早めにお金を工面して滞納を解消できるのならそれに越したことはありませんが、滞納を解消するのが無理な場合は、債務整理をした方が結局は早くブラックリストから解放される可能性が高いといえるでしょう。

(2)財産を没収される?

任意整理と個人再生の場合は、基本的に財産を没収されることはありません

自己破産では一定の価値のある財産は没収されますが、生活に必要な財産は没収されませんので、以外に多くの財産を手元に残すことができます。

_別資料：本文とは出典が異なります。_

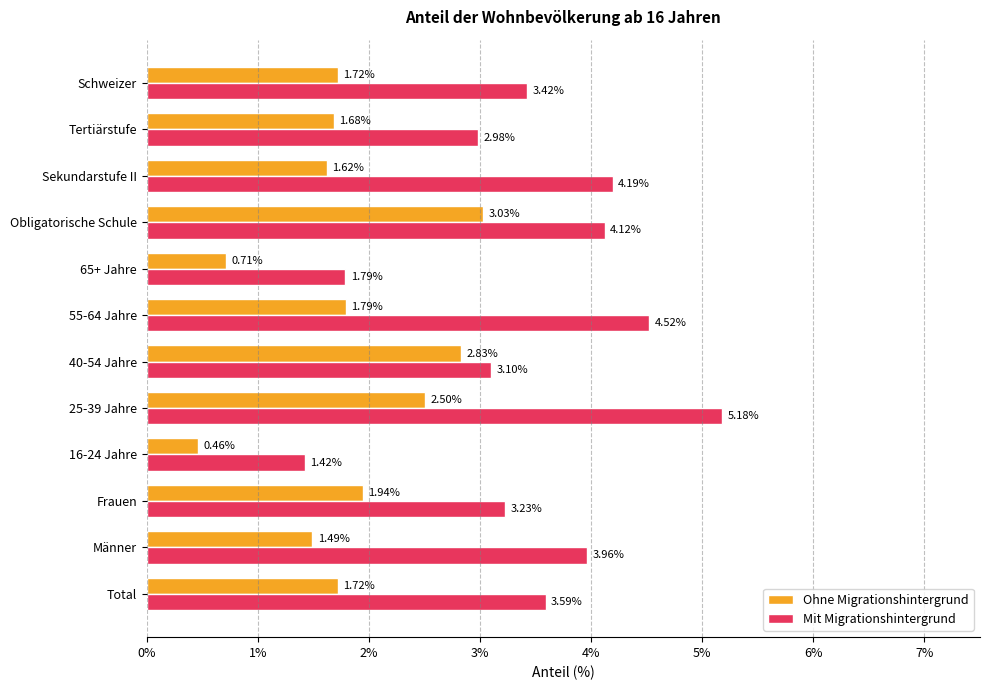

At how many categories does at least one series exceed 4?

4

一方、債務整理をしなければ最終的に財産を差押えられます。
この場合、滞納した分を含めて利用残高と遅延損害金を完済するまで、際限なく財産を失ってしまうことになります。

(3)弁護士費用が高い

債務整理を適切に行うためには専門的な知識や技術が必要となるため、弁護士に依頼するのが一般的です。そのためには弁護士費用が必要となります。

債務整理にかかる弁護士費用は、債務整理の種類や事案の内容によっても異なりますが、数十万円ほどかかるのが一般的となっています。

たしかに安い費用とはいえませんが、債務整理による経済的効果を考えれば、トータルで見て大きな得となる場合が多いといえます。滞納を放置していると遅延損害金が増え続けるのに対して、債務整理をすれば将来利息や遅延損害金のカット、元金の大幅な減額や全部免除も可能となるからです。

なかなか滞納を解消できない場合や、他にも借金を抱えている場合は、弁護士費用を負担してでも債務整理をするメリットは大きいといえるでしょう。

8、クレジットカードを滞納したら早めに弁護士に相談を

クレジットカードを滞納したら早めに弁護士に相談を

3種類の債務整理はそれぞれに特徴が異なりますので、適切な手段を選択するには専門家のアドバイスを受けることが重要です。早めに弁護士に相談することで傷が浅くて済みますし、早期に解決できる可能性も高まります。

なお、弁護士に相談すれば必ず債務整理の依頼を勧められるというわけではありません。
債務整理以外の方法で解決できる可能性があれば、弁護士からその旨のアドバイスが得られるはずです。

ですので、債務整理を希望する方も、そうでない方も、クレジットカードの滞納をすぐに解消できない場合は早めに弁護士に相談することをおすすめします。

まとめ

クレジットカードを滞納してしまうと、すぐに解消すれば問題ありませんが、滞納を続けるとこの記事でお伝えしてきたように大きなリスクを背負うことになります。

お金の問題で行き詰まると、どうすべきなのかを冷静に考えられなくなることもあるかもしれませんが、そんなときこそ弁護士に相談しましょう。